Throughout the panel discussions and workshops at BIO-Europe Spring® 2009 in Milan, biotech companies agreed no one needed another doom and gloom meeting about the current market conditions, and conference participants seemed to bravely put an accent on the positive.
Nevertheless, there was a grim consensus that no one would be able to return to traditional markets for financing for at least the next two years.
Yet there was also a collective agreement to ‘soldier on,’ perhaps best expressed by Dr. Regina Hodits, Partner at Atlas Venture, during a session she led on ‘Alternative Financing Sources’.
“What really does really help is to look at the problems that are out there and start to find new ways to solve them,” she said. Not all problems are on the shoulders of small biotechs trying to carry companies and projects forward across a desolate financing landscape.
In several sessions big pharma executives were asked if the famous ‘patent cliff’ has gone away, that sudden drop when over 60 percent of pharmaceutical revenues will disappear in a single year as patents expire in 2012. This dynamic has driven stock valuations and the risk of developing new molecule entities for many years.

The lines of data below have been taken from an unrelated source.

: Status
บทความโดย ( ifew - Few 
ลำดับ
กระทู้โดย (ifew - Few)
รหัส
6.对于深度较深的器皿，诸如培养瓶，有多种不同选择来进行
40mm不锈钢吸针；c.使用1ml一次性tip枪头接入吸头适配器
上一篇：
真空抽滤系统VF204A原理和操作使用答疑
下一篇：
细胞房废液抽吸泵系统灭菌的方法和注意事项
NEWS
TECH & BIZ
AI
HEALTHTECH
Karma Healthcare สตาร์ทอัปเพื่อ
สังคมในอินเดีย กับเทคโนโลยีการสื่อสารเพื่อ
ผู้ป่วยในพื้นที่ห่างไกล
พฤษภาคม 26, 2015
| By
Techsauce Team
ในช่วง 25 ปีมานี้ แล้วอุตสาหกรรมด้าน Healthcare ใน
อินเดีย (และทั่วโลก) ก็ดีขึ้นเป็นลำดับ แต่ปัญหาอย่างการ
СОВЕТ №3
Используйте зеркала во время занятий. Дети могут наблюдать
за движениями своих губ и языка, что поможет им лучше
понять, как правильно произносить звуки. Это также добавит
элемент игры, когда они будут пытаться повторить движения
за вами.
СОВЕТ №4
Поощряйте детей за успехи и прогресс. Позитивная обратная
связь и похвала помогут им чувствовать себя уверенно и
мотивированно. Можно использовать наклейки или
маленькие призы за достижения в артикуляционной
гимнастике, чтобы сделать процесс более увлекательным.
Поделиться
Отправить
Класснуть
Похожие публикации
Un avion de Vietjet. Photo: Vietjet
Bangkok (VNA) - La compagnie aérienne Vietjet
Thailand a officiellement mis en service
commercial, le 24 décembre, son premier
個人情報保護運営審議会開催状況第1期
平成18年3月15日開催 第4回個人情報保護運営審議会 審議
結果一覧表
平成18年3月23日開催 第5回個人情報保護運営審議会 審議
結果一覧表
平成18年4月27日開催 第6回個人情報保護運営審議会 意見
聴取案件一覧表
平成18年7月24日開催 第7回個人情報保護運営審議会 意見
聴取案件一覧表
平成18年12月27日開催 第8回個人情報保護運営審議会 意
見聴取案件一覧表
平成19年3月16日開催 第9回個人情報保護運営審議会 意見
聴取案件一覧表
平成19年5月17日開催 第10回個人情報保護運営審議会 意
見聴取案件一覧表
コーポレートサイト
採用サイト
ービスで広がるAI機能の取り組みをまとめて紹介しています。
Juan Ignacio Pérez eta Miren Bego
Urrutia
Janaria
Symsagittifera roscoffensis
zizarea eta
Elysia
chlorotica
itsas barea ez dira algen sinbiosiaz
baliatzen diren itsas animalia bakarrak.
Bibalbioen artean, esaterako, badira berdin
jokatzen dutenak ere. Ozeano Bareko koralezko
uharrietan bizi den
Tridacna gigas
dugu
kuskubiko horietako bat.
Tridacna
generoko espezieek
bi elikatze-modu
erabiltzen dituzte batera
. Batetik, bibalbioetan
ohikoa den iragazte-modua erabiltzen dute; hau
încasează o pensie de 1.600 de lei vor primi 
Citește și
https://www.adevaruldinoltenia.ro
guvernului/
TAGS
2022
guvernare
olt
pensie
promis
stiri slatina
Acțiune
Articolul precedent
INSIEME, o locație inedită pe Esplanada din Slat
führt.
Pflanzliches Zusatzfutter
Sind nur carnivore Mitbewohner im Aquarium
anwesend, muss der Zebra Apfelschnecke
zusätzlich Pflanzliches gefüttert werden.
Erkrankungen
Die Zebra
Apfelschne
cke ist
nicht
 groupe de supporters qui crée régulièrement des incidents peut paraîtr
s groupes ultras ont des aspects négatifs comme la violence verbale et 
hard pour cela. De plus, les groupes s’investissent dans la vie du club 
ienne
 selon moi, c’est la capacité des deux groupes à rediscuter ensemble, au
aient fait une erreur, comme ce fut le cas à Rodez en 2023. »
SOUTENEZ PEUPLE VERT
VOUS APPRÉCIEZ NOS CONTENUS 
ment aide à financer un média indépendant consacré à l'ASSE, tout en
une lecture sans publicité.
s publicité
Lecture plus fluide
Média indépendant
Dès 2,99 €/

“Yes, it continues to motivate us,” acknowledged Pamela Demain, Executive Director, Corporate Licensing, Merck & Co. during an afternoon session entitled, ‘The Shakeout, Surviving the Complexities of a Changing Market.’
“And yes, we are continuing to fill our pipeline,” Demain said, adding that Merck’s group for basic research has an objective to supply 25 percent of the early stage clinical pipeline through external partnering activities.
Dr. Rob Wills, VP for Alliance Management in the Pharmaceuticals Group at Johnson & Johnson said there is even a silver lining for small biotechs in this looming problem for big pharma.
“We see the patent cliff coming and we have had a lot of meetings about it, yet it is still coming. This is all good news for partnering,” he said.
Dr. Wills further suggested that small biotechs might have little sympathy for the devil that they see in a big pharma that is not riding to their rescue.
“Big pharma in this environment is facing enormous pressures as well,” he said. “People wonder how there can be pressure on a cash rich company running at USD 60 billion a year, but it is tough right now on a P&L that is run in strict adherence to requirements of stakeholders, like the markets.”
“We are also seeking creative deals with partners and seeking alternative mechanisms to get what we need,” he said.